◆ Work instructions
Reproduce every one of the following entries character for character, with no changes.

◆ Data entries
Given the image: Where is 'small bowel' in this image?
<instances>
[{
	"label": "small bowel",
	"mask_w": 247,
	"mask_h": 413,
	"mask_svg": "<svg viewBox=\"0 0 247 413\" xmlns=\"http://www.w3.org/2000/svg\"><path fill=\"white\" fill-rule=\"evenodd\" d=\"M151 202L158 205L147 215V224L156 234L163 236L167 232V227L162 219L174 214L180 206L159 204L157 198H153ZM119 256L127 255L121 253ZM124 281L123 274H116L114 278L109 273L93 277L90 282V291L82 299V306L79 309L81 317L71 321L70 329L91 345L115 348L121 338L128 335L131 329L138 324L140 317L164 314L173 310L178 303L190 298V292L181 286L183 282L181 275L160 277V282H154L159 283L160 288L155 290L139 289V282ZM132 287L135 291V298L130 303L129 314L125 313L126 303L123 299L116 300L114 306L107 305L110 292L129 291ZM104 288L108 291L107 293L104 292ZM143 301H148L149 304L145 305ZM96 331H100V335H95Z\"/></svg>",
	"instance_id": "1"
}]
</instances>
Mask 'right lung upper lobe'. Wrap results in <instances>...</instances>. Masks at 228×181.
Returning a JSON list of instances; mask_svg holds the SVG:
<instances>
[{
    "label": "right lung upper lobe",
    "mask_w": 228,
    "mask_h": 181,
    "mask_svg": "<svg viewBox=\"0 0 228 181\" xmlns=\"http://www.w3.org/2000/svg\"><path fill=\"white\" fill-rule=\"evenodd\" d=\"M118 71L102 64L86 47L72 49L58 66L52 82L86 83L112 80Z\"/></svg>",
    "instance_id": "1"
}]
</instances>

◆ Response to this exercise
Given the image: Where is 'small bowel' in this image?
<instances>
[{
	"label": "small bowel",
	"mask_w": 247,
	"mask_h": 413,
	"mask_svg": "<svg viewBox=\"0 0 247 413\" xmlns=\"http://www.w3.org/2000/svg\"><path fill=\"white\" fill-rule=\"evenodd\" d=\"M151 202L158 205L147 215V224L156 234L163 236L167 232V227L162 219L174 214L180 206L159 204L157 198H153ZM119 256L127 255L121 253ZM124 281L123 274H116L114 278L109 273L93 277L90 282V291L82 299V306L79 309L81 317L71 321L70 329L91 345L115 348L121 338L128 335L131 329L138 324L140 317L164 314L173 310L178 303L190 298V292L181 286L183 282L181 275L160 277V282H154L159 283L160 288L155 290L139 289V282ZM132 287L135 291V298L130 303L129 314L125 313L126 303L123 299L116 300L114 306L107 305L110 292L129 291ZM104 288L108 291L107 293L104 292ZM143 301H148L149 304L145 305ZM96 331H100V335H95Z\"/></svg>",
	"instance_id": "1"
}]
</instances>
Mask 'right lung upper lobe'. Wrap results in <instances>...</instances>. Masks at 228×181.
Returning a JSON list of instances; mask_svg holds the SVG:
<instances>
[{
    "label": "right lung upper lobe",
    "mask_w": 228,
    "mask_h": 181,
    "mask_svg": "<svg viewBox=\"0 0 228 181\" xmlns=\"http://www.w3.org/2000/svg\"><path fill=\"white\" fill-rule=\"evenodd\" d=\"M118 71L102 64L86 47L72 49L58 66L52 82L86 83L112 80Z\"/></svg>",
    "instance_id": "1"
}]
</instances>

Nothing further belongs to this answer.